Segment Start: EXERCISE DATA

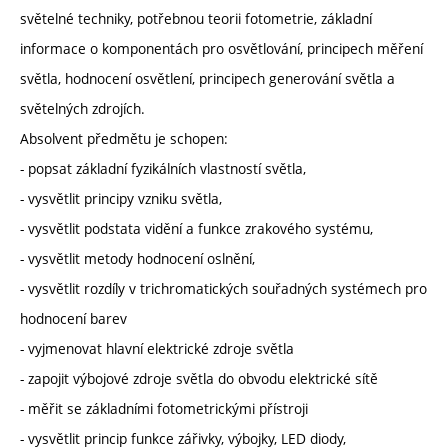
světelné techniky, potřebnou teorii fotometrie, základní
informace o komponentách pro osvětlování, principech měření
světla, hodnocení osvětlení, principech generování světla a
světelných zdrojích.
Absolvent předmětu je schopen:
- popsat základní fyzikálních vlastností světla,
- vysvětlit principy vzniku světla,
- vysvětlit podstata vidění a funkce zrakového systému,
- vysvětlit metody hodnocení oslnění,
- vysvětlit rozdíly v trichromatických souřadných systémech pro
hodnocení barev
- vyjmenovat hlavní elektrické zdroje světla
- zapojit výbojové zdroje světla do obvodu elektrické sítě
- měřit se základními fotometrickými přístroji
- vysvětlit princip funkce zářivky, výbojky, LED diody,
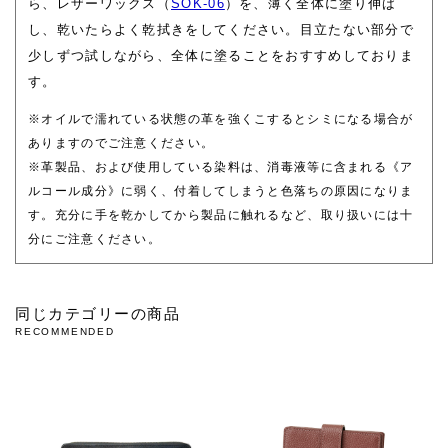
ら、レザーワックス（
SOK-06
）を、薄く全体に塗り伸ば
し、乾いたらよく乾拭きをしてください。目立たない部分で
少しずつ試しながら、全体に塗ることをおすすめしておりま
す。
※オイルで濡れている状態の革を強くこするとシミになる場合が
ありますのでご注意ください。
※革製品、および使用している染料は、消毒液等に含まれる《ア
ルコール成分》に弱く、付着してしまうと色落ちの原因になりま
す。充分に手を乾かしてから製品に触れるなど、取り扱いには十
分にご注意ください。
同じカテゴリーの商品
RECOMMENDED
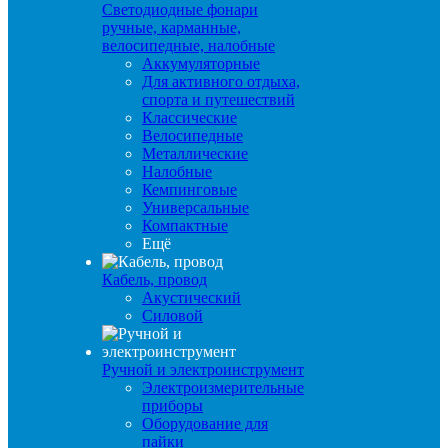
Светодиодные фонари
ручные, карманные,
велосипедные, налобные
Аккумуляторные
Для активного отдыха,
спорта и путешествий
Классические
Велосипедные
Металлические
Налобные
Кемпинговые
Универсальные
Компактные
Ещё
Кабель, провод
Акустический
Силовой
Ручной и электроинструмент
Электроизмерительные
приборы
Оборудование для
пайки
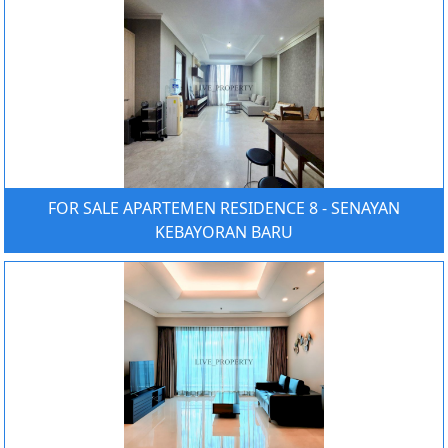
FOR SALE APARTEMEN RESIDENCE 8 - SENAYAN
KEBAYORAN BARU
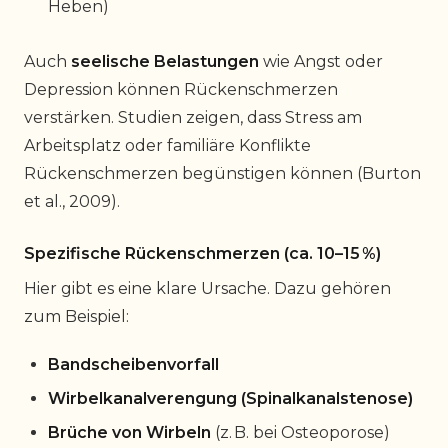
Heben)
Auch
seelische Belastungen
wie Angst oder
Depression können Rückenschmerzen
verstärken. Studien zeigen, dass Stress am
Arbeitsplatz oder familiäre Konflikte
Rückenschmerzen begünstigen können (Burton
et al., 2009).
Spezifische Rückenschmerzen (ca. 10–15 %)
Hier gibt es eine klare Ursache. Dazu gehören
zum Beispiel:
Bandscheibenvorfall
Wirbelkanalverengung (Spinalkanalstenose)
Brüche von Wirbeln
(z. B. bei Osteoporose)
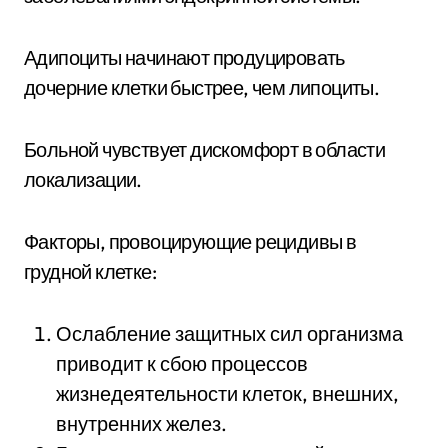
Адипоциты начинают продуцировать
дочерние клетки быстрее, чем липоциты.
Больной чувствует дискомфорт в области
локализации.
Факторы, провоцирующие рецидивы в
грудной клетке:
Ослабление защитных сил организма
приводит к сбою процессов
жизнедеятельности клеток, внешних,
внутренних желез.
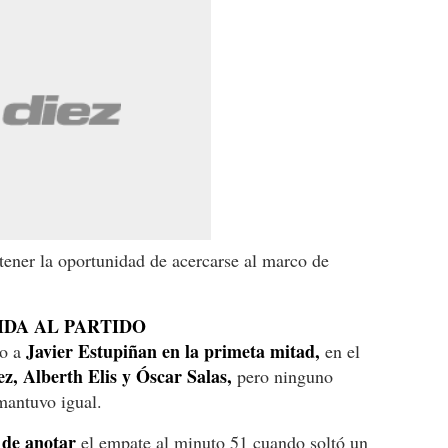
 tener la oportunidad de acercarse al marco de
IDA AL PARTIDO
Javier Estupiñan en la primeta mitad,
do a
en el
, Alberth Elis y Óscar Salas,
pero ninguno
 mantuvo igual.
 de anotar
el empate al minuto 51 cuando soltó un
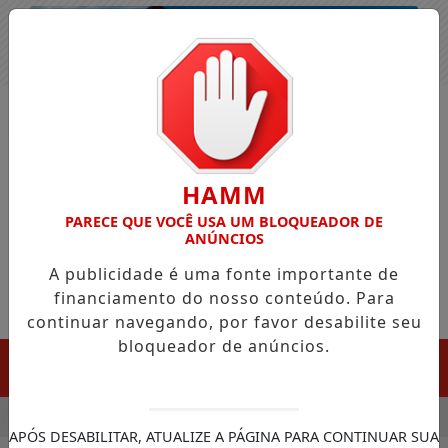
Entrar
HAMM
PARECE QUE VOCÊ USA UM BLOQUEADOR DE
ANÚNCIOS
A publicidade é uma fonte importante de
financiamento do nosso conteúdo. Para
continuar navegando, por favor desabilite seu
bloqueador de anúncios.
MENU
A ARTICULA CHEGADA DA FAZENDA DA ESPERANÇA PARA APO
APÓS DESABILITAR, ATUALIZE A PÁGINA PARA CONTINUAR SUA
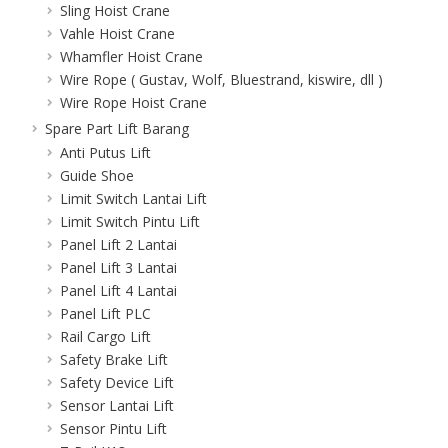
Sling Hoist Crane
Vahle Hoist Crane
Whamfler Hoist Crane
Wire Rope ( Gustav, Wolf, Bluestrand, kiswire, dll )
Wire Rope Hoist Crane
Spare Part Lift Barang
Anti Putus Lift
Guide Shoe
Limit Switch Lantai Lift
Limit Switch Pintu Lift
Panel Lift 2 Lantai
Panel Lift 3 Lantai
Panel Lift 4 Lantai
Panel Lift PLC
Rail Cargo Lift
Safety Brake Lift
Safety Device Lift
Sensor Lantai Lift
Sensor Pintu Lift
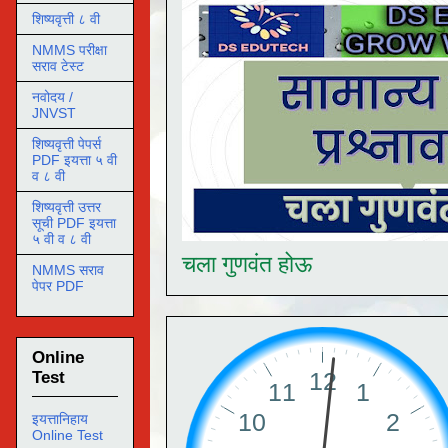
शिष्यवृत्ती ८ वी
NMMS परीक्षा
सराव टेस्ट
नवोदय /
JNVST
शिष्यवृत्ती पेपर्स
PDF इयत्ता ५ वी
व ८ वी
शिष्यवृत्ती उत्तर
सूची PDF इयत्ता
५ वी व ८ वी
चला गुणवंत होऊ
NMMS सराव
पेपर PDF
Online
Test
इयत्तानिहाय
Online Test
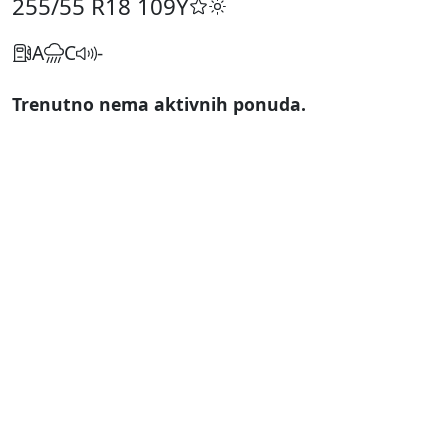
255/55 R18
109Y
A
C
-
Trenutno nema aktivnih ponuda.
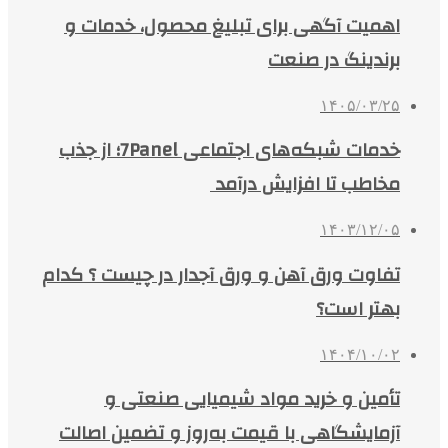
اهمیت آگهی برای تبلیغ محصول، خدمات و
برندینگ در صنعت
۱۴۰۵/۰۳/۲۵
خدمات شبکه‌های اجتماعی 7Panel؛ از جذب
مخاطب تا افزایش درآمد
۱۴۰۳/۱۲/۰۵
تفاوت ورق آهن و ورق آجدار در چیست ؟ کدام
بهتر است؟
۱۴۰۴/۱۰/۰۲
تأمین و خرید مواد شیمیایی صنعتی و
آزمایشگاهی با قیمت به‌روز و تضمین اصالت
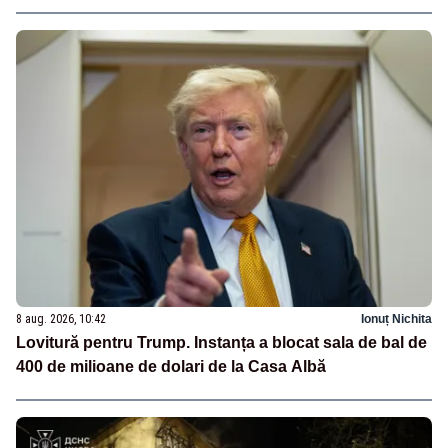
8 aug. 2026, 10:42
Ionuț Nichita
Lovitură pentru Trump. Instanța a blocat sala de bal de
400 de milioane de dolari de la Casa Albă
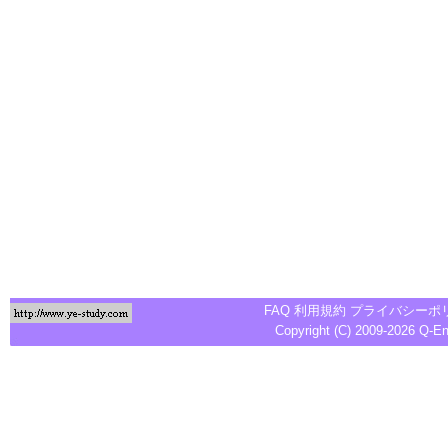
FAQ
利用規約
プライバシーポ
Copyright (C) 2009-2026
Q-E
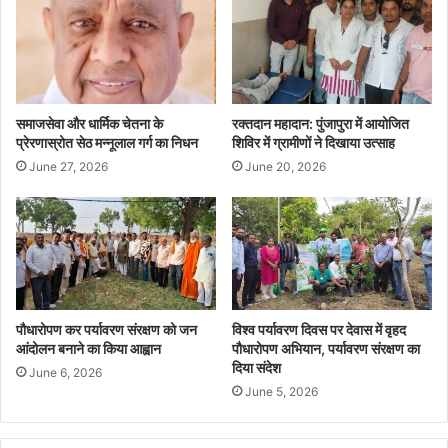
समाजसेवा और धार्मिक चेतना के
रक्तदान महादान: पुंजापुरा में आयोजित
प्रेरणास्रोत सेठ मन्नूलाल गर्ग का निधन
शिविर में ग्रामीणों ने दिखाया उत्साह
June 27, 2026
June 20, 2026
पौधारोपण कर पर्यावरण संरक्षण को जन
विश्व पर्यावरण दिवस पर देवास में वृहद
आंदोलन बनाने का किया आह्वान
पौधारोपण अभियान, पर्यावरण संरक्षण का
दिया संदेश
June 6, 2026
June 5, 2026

Segment End: EXERCISE DATA

Before duplicating the entries above, strip out the pictures and keep the rest exact.

světelné techniky, potřebnou teorii fotometrie, základní
informace o komponentách pro osvětlování, principech měření
světla, hodnocení osvětlení, principech generování světla a
světelných zdrojích.
Absolvent předmětu je schopen:
- popsat základní fyzikálních vlastností světla,
- vysvětlit principy vzniku světla,
- vysvětlit podstata vidění a funkce zrakového systému,
- vysvětlit metody hodnocení oslnění,
- vysvětlit rozdíly v trichromatických souřadných systémech pro
hodnocení barev
- vyjmenovat hlavní elektrické zdroje světla
- zapojit výbojové zdroje světla do obvodu elektrické sítě
- měřit se základními fotometrickými přístroji
- vysvětlit princip funkce zářivky, výbojky, LED diody,
ら、レザーワックス（
SOK-06
）を、薄く全体に塗り伸ば
し、乾いたらよく乾拭きをしてください。目立たない部分で
少しずつ試しながら、全体に塗ることをおすすめしておりま
す。
※オイルで濡れている状態の革を強くこするとシミになる場合が
ありますのでご注意ください。
※革製品、および使用している染料は、消毒液等に含まれる《ア
ルコール成分》に弱く、付着してしまうと色落ちの原因になりま
す。充分に手を乾かしてから製品に触れるなど、取り扱いには十
分にご注意ください。
同じカテゴリーの商品
RECOMMENDED
Светодиодные фонари
ручные, карманные,
велосипедные, налобные
Аккумуляторные
Для активного отдыха,
спорта и путешествий
Классические
Велосипедные
Металлические
Налобные
Кемпинговые
Универсальные
Компактные
Ещё
Кабель, провод
Акустический
Силовой
Ручной и электроинструмент
Электроизмерительные
приборы
Оборудование для
пайки
FOR SALE APARTEMEN RESIDENCE 8 - SENAYAN
KEBAYORAN BARU
Heben)
Auch
seelische Belastungen
wie Angst oder
Depression können Rückenschmerzen
verstärken. Studien zeigen, dass Stress am
Arbeitsplatz oder familiäre Konflikte
Rückenschmerzen begünstigen können (Burton
et al., 2009).
Spezifische Rückenschmerzen (ca. 10–15 %)
Hier gibt es eine klare Ursache. Dazu gehören
zum Beispiel:
Bandscheibenvorfall
Wirbelkanalverengung (Spinalkanalstenose)
Brüche von Wirbeln
(z. B. bei Osteoporose)
Адипоциты начинают продуцировать
дочерние клетки быстрее, чем липоциты.
Больной чувствует дискомфорт в области
локализации.
Факторы, провоцирующие рецидивы в
грудной клетке:
Ослабление защитных сил организма
приводит к сбою процессов
жизнедеятельности клеток, внешних,
внутренних желез.
 tener la oportunidad de acercarse al marco de
IDA AL PARTIDO
Javier Estupiñan en la primeta mitad,
do a
en el
, Alberth Elis y Óscar Salas,
pero ninguno
 mantuvo igual.
 de anotar
el empate al minuto 51 cuando soltó un
Entrar
HAMM
PARECE QUE VOCÊ USA UM BLOQUEADOR DE
ANÚNCIOS
A publicidade é uma fonte importante de
financiamento do nosso conteúdo. Para
continuar navegando, por favor desabilite seu
bloqueador de anúncios.
MENU
A ARTICULA CHEGADA DA FAZENDA DA ESPERANÇA PARA APO
APÓS DESABILITAR, ATUALIZE A PÁGINA PARA CONTINUAR SUA
Sling Hoist Crane
Vahle Hoist Crane
Whamfler Hoist Crane
Wire Rope ( Gustav, Wolf, Bluestrand, kiswire, dll )
Wire Rope Hoist Crane
Spare Part Lift Barang
Anti Putus Lift
Guide Shoe
Limit Switch Lantai Lift
Limit Switch Pintu Lift
Panel Lift 2 Lantai
Panel Lift 3 Lantai
Panel Lift 4 Lantai
Panel Lift PLC
Rail Cargo Lift
Safety Brake Lift
Safety Device Lift
Sensor Lantai Lift
Sensor Pintu Lift
शिष्यवृत्ती ८ वी
NMMS परीक्षा
सराव टेस्ट
नवोदय /
JNVST
शिष्यवृत्ती पेपर्स
PDF इयत्ता ५ वी
व ८ वी
शिष्यवृत्ती उत्तर
सूची PDF इयत्ता
५ वी व ८ वी
चला गुणवंत होऊ
NMMS सराव
पेपर PDF
Online
Test
इयत्तानिहाय
Online Test
255/55 R18
109Y
A
C
-
Trenutno nema aktivnih ponuda.
اهمیت آگهی برای تبلیغ محصول، خدمات و
برندینگ در صنعت
۱۴۰۵/۰۳/۲۵
خدمات شبکه‌های اجتماعی 7Panel؛ از جذب
مخاطب تا افزایش درآمد
۱۴۰۳/۱۲/۰۵
تفاوت ورق آهن و ورق آجدار در چیست ؟ کدام
بهتر است؟
۱۴۰۴/۱۰/۰۲
تأمین و خرید مواد شیمیایی صنعتی و
آزمایشگاهی با قیمت به‌روز و تضمین اصالت
8 aug. 2026, 10:42
Ionuț Nichita
Lovitură pentru Trump. Instanța a blocat sala de bal de
400 de milioane de dolari de la Casa Albă
FAQ
利用規約
プライバシーポ
Copyright (C) 2009-2026
Q-E
समाजसेवा और धार्मिक चेतना के
रक्तदान महादान: पुंजापुरा में आयोजित
प्रेरणास्रोत सेठ मन्नूलाल गर्ग का निधन
शिविर में ग्रामीणों ने दिखाया उत्साह
June 27, 2026
June 20, 2026
पौधारोपण कर पर्यावरण संरक्षण को जन
विश्व पर्यावरण दिवस पर देवास में वृहद
आंदोलन बनाने का किया आह्वान
पौधारोपण अभियान, पर्यावरण संरक्षण का
दिया संदेश
June 6, 2026
June 5, 2026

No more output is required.